Joaquín Espinoza Troni
NP Nonlinear Processes in Geosciences
The 2025 Outstanding Student and PhD candidate Presentation (OSPP) Award is awarded to Joaquín Espinoza Troni for the poster/PICO entitled:
Electron scale magnetic holes generation driven by Whistler-to-Bernstein mode conversion in fully kinetic plasma turbulence (Espinoza Troni, J.; Arrò, G.; Asenjo, F. A.; Moya, P. S.)
Click here to download the poster/PICO file.
Joaquín Espinoza Troni is a PhD student at the Universidad de Chile (Chile).
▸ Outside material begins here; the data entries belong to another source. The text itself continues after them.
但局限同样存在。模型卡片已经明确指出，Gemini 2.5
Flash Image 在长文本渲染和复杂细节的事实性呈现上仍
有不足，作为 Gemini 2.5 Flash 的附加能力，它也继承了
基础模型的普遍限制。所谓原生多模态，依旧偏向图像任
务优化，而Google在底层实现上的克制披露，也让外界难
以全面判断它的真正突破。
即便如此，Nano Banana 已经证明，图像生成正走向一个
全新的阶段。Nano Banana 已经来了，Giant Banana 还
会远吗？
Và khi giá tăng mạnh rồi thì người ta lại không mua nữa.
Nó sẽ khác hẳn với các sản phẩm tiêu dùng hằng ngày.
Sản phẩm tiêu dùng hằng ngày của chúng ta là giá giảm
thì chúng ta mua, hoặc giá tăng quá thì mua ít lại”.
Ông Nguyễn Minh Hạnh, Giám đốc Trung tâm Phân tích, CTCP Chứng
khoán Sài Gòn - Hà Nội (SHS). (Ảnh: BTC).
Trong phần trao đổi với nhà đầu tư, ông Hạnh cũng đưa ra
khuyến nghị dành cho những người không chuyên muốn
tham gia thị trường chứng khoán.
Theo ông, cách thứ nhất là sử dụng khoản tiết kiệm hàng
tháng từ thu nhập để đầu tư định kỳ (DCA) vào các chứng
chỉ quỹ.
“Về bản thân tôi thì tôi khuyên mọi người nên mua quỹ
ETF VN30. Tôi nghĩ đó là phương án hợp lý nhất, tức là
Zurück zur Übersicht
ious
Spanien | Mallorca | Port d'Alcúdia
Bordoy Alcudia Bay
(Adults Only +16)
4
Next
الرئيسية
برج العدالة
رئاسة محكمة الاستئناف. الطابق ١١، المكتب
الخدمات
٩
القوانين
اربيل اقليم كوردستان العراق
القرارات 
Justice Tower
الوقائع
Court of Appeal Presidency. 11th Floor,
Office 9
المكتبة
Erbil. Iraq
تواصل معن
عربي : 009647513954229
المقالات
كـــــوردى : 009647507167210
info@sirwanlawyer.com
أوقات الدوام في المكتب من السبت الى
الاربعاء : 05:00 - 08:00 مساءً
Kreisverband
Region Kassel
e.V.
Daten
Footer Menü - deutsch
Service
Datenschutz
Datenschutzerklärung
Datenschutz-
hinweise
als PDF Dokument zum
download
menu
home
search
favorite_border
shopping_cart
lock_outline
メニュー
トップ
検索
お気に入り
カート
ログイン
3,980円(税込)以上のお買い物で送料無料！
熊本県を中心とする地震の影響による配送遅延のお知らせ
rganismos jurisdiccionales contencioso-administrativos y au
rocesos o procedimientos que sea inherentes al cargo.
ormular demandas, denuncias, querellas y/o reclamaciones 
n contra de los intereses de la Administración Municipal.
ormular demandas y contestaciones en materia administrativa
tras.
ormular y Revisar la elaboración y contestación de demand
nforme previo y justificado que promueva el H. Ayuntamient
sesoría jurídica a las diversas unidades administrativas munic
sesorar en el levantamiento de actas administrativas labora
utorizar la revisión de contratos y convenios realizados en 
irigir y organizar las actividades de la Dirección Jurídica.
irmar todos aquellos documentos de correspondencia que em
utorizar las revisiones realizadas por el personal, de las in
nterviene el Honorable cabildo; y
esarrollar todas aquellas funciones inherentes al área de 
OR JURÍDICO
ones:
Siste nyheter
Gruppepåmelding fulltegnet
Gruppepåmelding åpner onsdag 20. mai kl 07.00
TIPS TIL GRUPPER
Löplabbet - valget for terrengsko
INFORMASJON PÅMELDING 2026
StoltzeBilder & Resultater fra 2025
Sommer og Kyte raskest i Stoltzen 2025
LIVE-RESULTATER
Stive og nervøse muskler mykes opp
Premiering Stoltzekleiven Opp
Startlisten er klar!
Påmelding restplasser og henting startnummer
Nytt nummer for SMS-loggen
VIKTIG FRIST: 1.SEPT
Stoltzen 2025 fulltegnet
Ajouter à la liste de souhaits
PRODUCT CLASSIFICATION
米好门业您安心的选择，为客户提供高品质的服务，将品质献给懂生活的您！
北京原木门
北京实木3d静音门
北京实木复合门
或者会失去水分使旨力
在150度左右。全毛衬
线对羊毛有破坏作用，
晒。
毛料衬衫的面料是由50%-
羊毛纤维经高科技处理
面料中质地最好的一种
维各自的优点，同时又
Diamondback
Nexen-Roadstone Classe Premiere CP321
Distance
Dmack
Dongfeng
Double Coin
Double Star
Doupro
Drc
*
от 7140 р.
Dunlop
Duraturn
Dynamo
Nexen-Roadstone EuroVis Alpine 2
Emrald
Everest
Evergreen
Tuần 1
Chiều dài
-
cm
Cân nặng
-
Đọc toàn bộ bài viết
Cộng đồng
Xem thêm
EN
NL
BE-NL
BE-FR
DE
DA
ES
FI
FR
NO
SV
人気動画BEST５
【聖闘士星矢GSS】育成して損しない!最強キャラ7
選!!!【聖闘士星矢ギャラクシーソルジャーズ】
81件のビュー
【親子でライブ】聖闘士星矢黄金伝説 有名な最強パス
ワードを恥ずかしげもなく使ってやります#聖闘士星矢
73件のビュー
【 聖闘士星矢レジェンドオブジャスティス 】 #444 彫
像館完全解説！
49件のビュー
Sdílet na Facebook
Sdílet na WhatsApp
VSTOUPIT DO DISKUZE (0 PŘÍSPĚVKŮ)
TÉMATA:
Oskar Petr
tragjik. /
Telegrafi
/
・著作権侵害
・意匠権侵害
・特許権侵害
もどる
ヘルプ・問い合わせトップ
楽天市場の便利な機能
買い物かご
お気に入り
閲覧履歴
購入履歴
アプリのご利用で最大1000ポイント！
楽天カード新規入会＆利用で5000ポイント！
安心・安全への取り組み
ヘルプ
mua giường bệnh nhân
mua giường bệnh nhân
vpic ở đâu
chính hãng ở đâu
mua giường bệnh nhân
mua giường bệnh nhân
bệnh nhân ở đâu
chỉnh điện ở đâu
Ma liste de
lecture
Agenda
His research focuses on nonlinear phenomena and kinetic effects in space plasmas, particularly on the role of ponderomotive forces in planetary magnetospheres with nonthermal velocity distributions, which is the central topic of his doctoral thesis. He also investigates the formation of electron-scale magnetic holes in turbulent plasmas. The work presented at EGU25 explores a possible mechanism for the generation of electron-scale magnetic holes in the magnetosheath using a fully kinetic PIC simulation of freely decaying plasma turbulence. This study provides new insights into the role of electron-scale waves and nonlinear processes in their formation, and how turbulence dynamics can drive such mechanisms, with potential applications to observations in the Earth’s magnetosheath as well as other turbulent space environments, such as the solar wind and the terrestrial magnetotail.